From a very early age, kids are learning that the things they (or others) put on the internet can have a real impact on their futures. With a phone in almost everyone’s hand, everything we say, do, and feel has the potential to be metaphorically etched in stone. Foresight and discernment are important skills to develop, but at some point teenagers can end up doing the work of entire PR teams, analyzing everything they post, text, say and do to increase engagement and minimize the possibility of damage down the line.

If the stakes are high for individuals, they are even higher for institutions. College Pulse’s survey results aren’t surprising; nothing is ignored, forgotten, or nuanced in the social media age, so schools need to be sure that nothing goes viral that would undermine their status. Individual and organizational behavior is scrutinized by strangers, friends, school, work, and of course, themselves. All the world’s a stage, and the audience is recording everything.

This kind of constant hyper-vigilance just isn’t sustainable, so teenagers do what they have always done when they need to let their feelings be big and blow off steam: they find ways to escape. Video games like “Starfield” that let players make choices and explore different storylines allow teens to make any decisions they want, stepping away from the consequences when they step away from the computer. Music, especially sad music, vents the enormous emotions teens feel all the time and gives them a way to metabolize those feelings into something more manageable. Unfortunately, the pressure only lets up until the song ends or the game is played out.
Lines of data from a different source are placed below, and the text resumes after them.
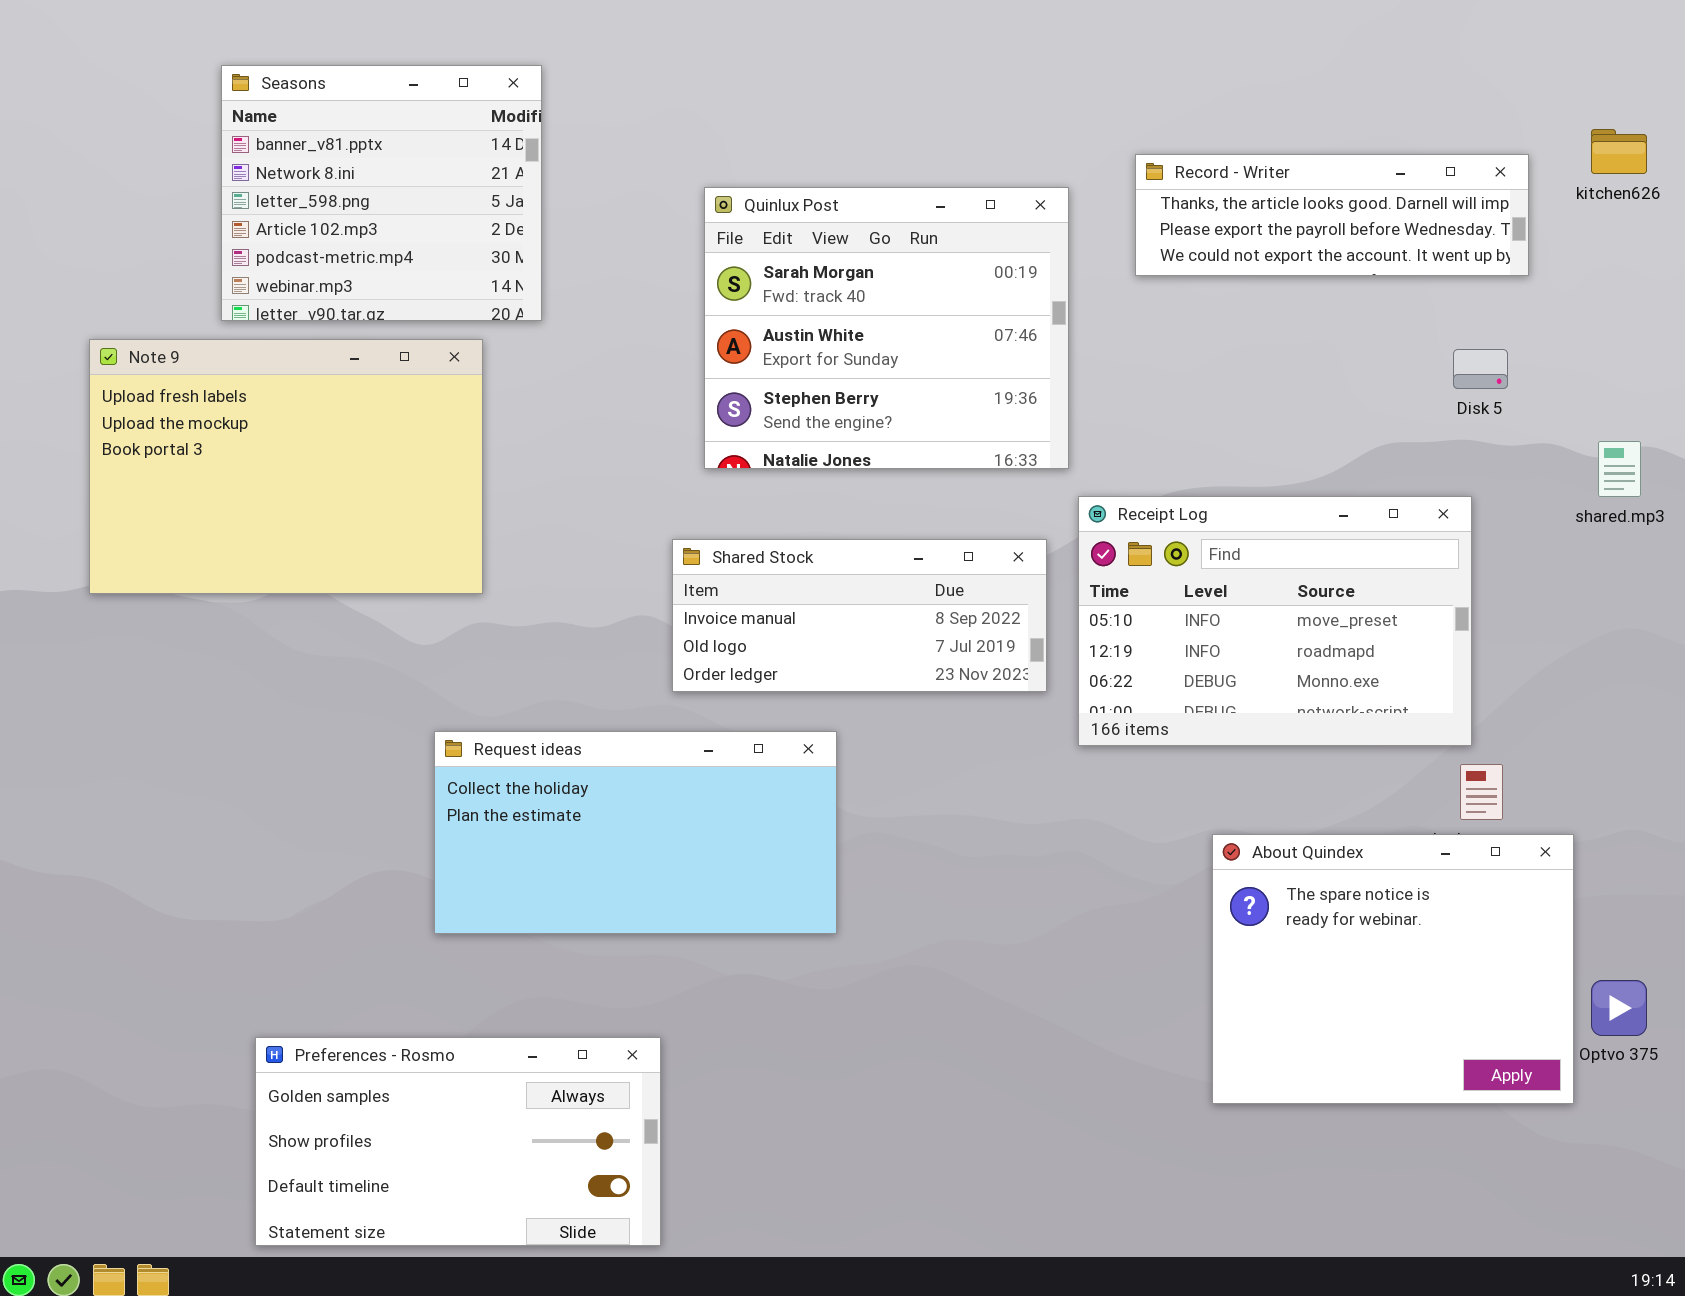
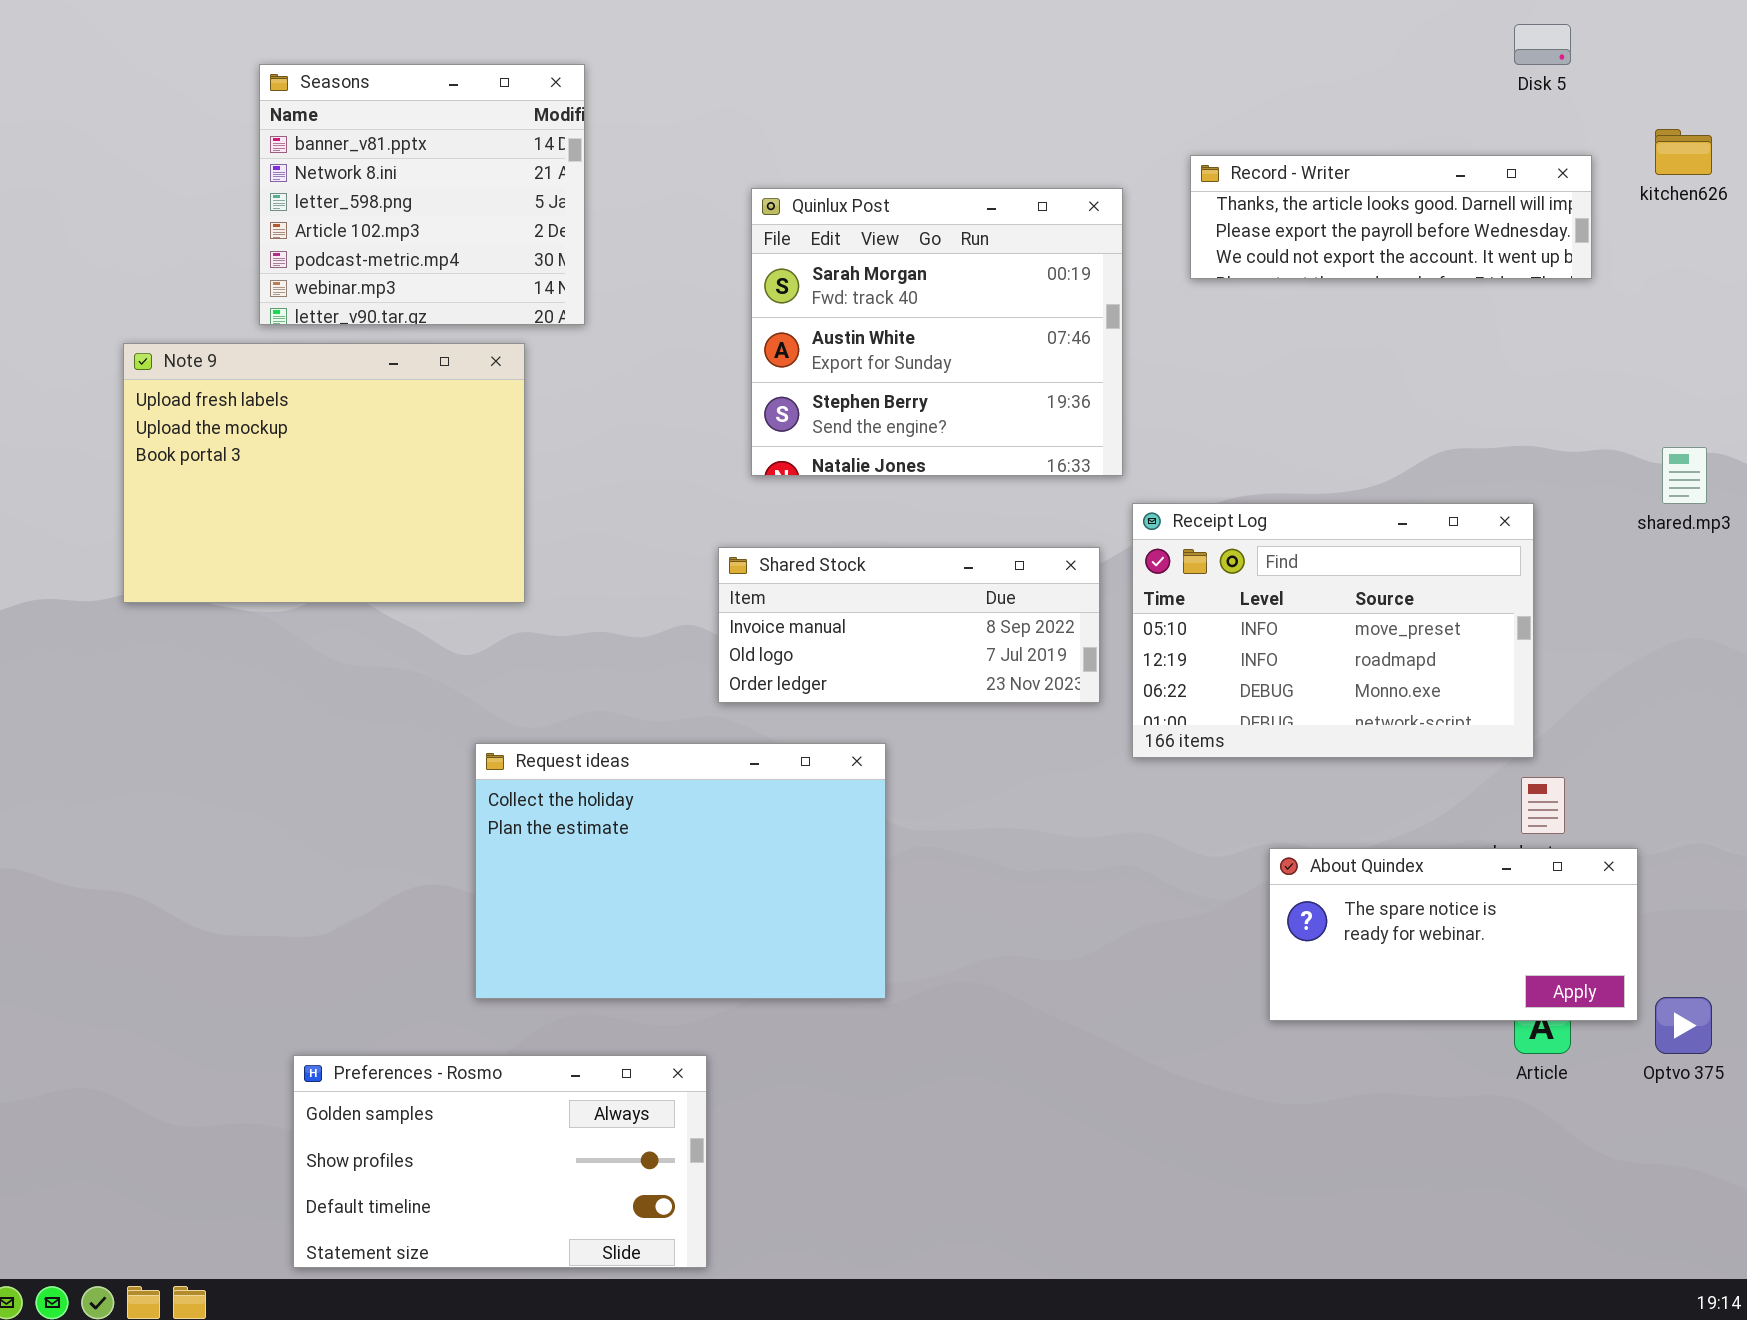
Disk 5: [1453,349,1508,389] -> [1514,24,1571,65], moved
Request ideas: [434,731,837,934] -> [475,743,886,999], resized
About Quindex: [1212,834,1574,1104] -> [1269,848,1638,1021], resized

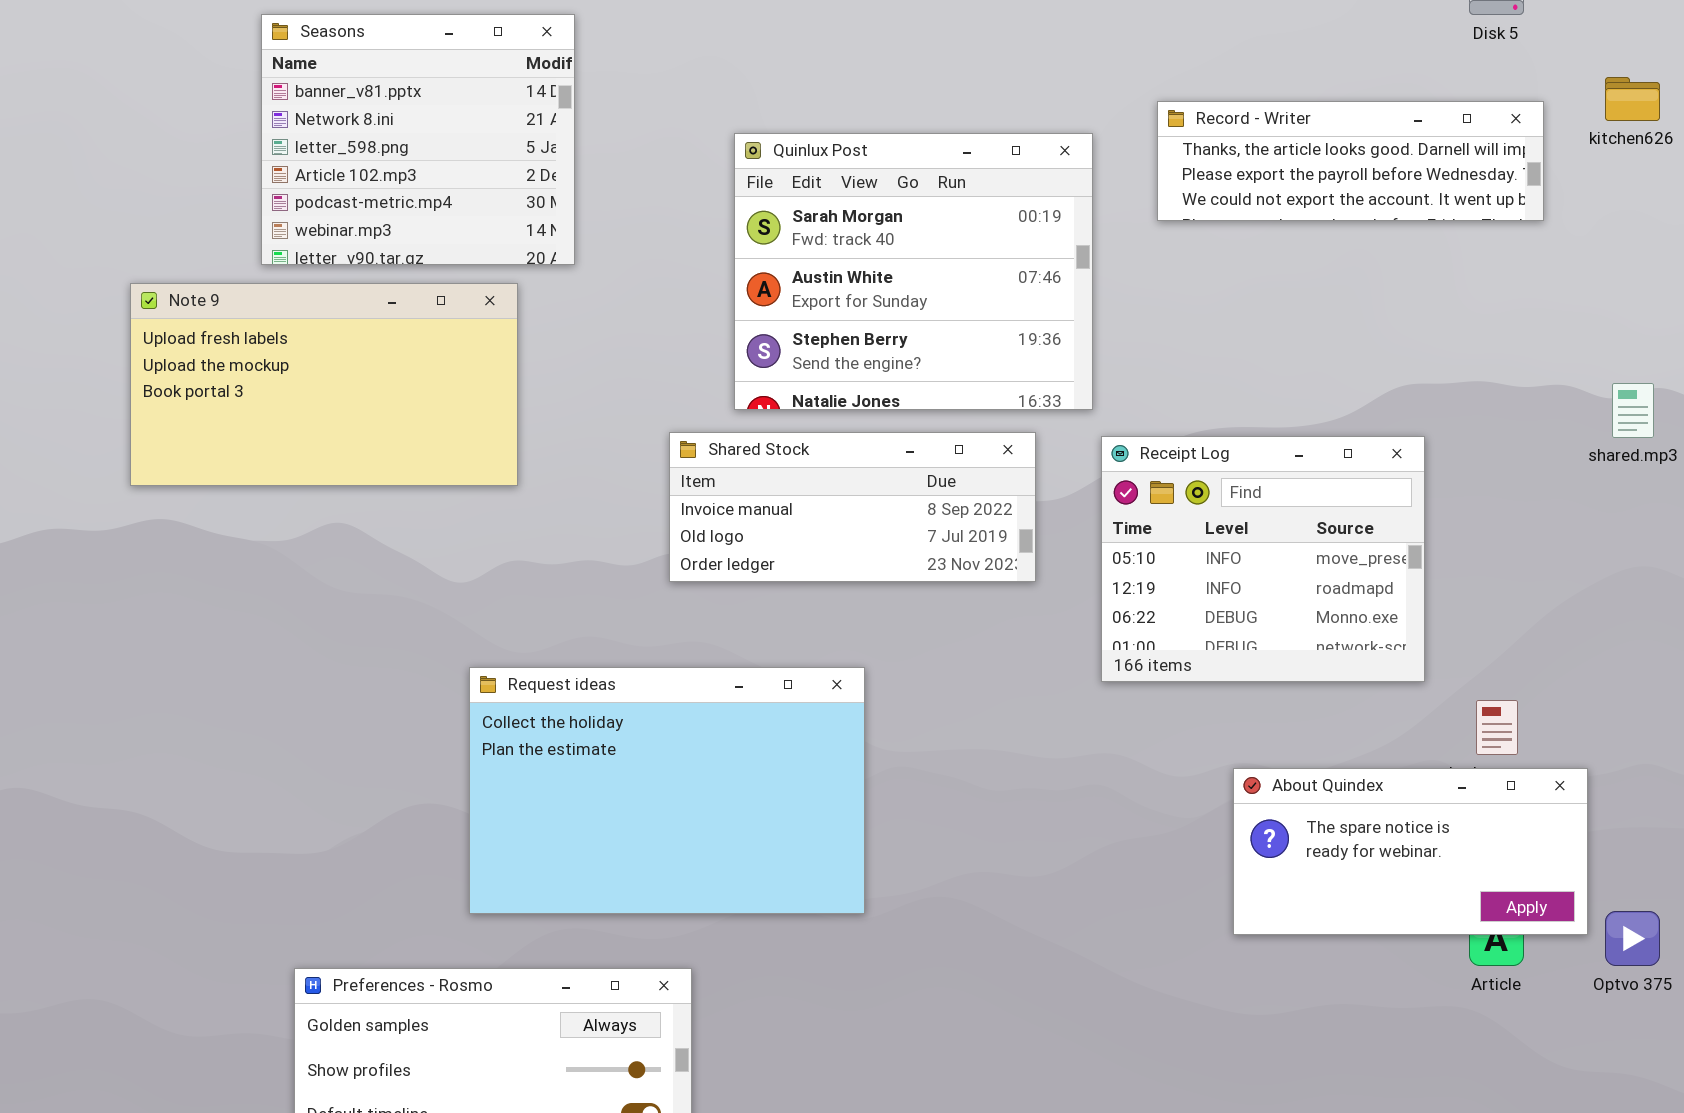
Note 9: [123,343,525,603] -> [130,283,518,486], resized
Receipt Log: [1132,503,1534,758] -> [1101,436,1425,682], resized
Shared Stock: [718,547,1100,703] -> [669,432,1036,582], moved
The call of the gospel is a permanent release from that pressure. Jesus’ offer of grace stands in direct contrast to the world we live in. He offers love that forgets what we said wrong as soon as we say it, kindness that draws us closer the less we try. Jesus pulls the spotlight off of us and our mistakes and onto his own perfect goodness. He invites us to step off the tightrope of good press and digital footprints and rest in His arms, where our big dreams and messy feelings are not only welcome, they’re wanted.

Here are some questions to open up conversation with your teens:

  • Do you ever feel pressure to do everything right? Do you think the internet makes that pressure worse?
  • What do you do when you need a break from performing? How does doing that help you feel better?
  • Do you feel safe with Jesus? Does anything ever hold you back from being honest with Him?